Colloquial, "understandable" is the standard here. Adherence to spoken prestige norms and written standards other there.
Here we use phonology and "speed," ignoring derivation and sociolinguistic complexity. There we use cases and orthography.
Why?
Dunno.
Is it to achieve a specific kind of ranking for some languages? Is it because it's too hard for the writer to formulate an emotionally satisfying single, coherent standard? Is it because the standard kept evolving, but the writer didn't feel like going back and revising what the finger, having written, had already moved on from?
It's fine to dismiss the FSI standard, and many do, esp. when it comes to applications that the FSI standards were never meant to cover (which is, of course, rather an important--some would say crucial or even essential--limitation). But at least the FSI standard is consistent and coherent, can actually qualify as a standard that can find application even outside its intended setting, and works fairly well in the setting in which and for which it was derived--training adult, college-educated foreign-service and military personnel in classroom setting for diplomatic and military missions.
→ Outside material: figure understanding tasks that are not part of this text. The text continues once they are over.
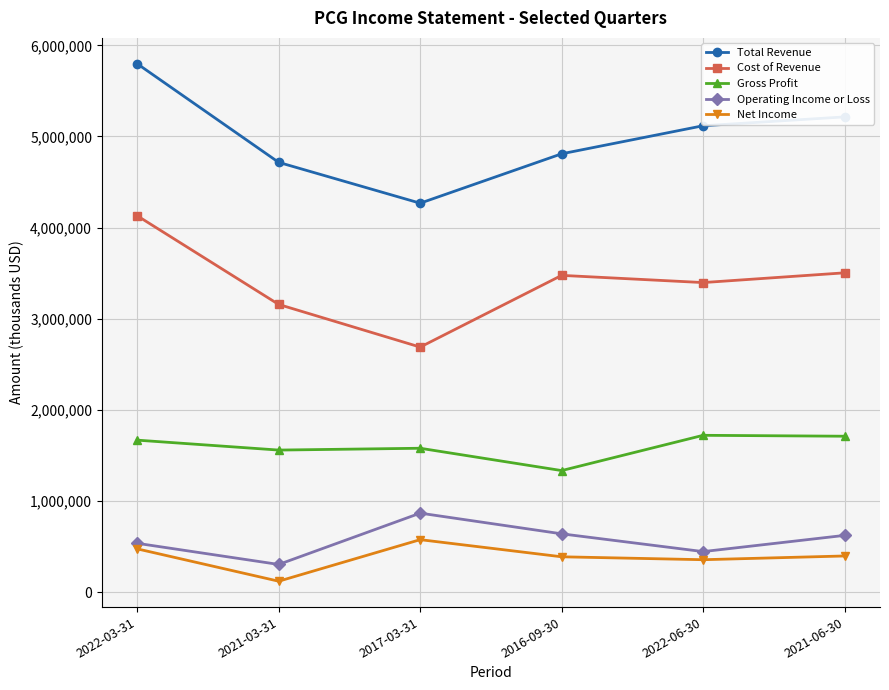

True or false: Cost of Revenue has more than 1 points higher than both neighbors.

False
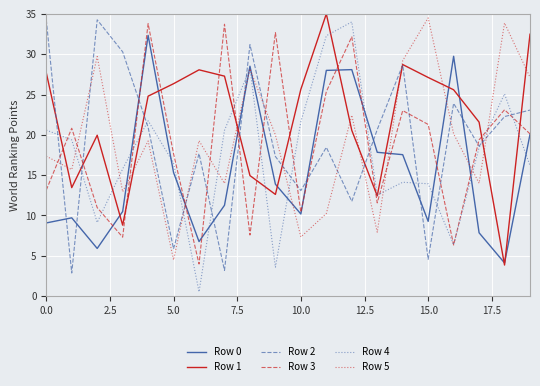

Which series has the largest total across all categories?

Row 1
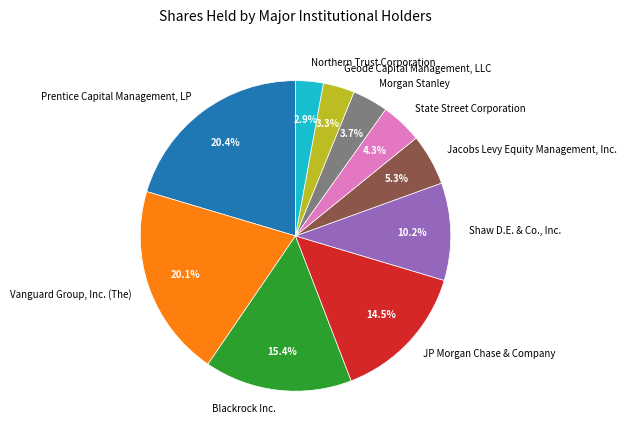

Between Northern Trust Corporation and Blackrock Inc., which is larger?

Blackrock Inc.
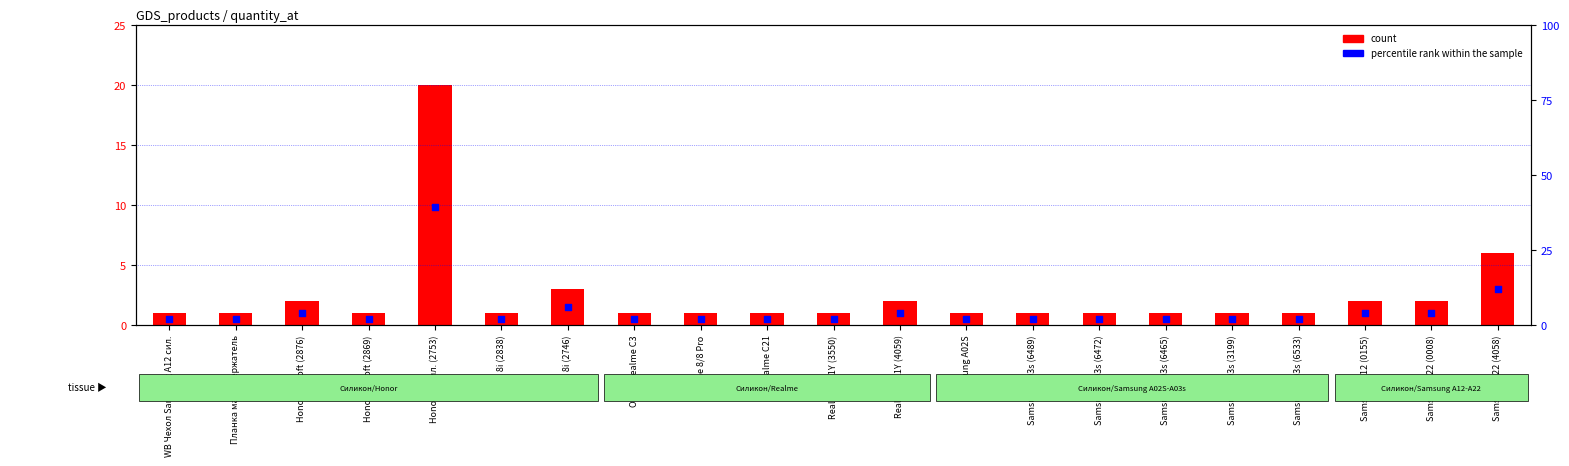

At which category is the sum across all series the highest?

Honor 50 сил. (2753)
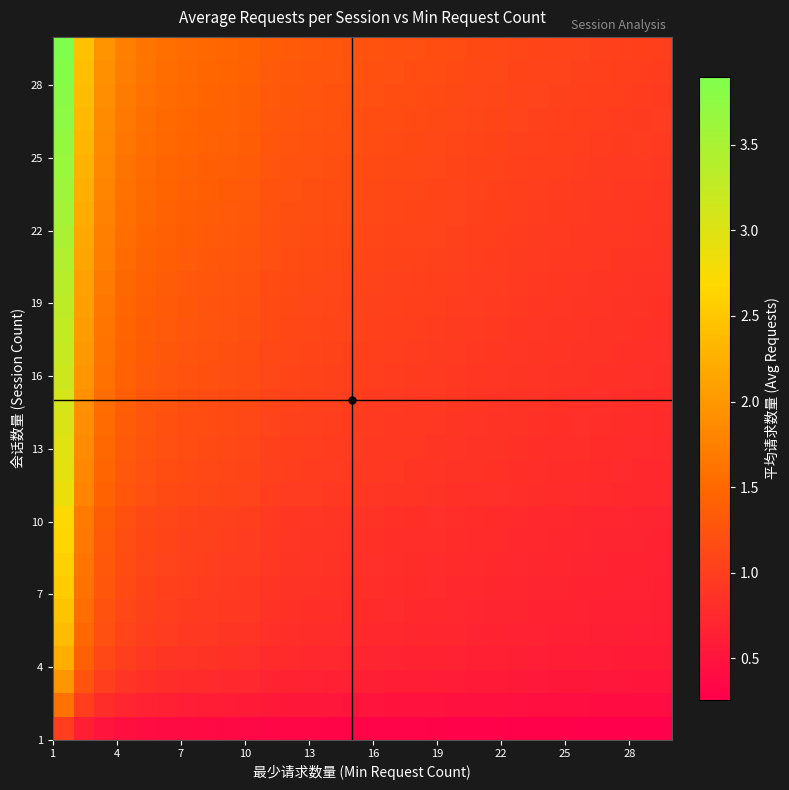

At how many categories does at least one series exceed 0?

30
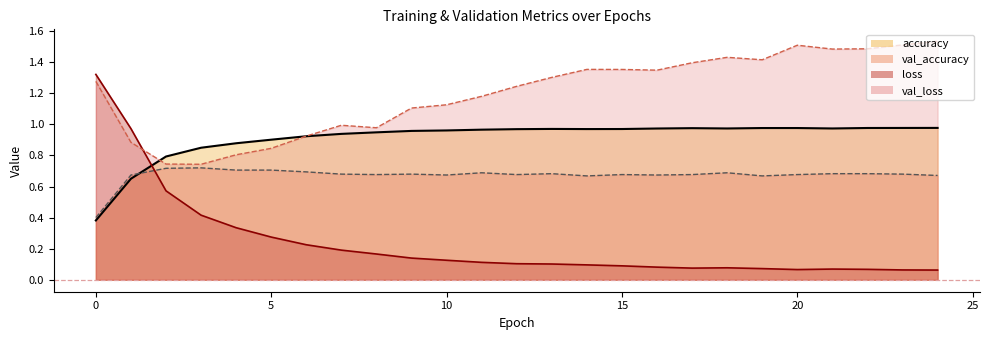

Count the number of data series in this chart.

4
Personally, Polish wasn't all that hard to pick up. There's a lot of case syncretism that keeps there from being 7 genders in practice. (It's like a claim I know of that Russian doesn't have 6 cases, but 8, because it also has a vocative and it has two locatives; and it doesn't have three genders, but also animate/inanimate for all three, plus a slurry of other things. Applied to Polish ... that would be a nightmare. Then again, all that "gender" stuff is just one form of noun class marking, and there are languages with scores of noun classes ... and therefore scores of "genders."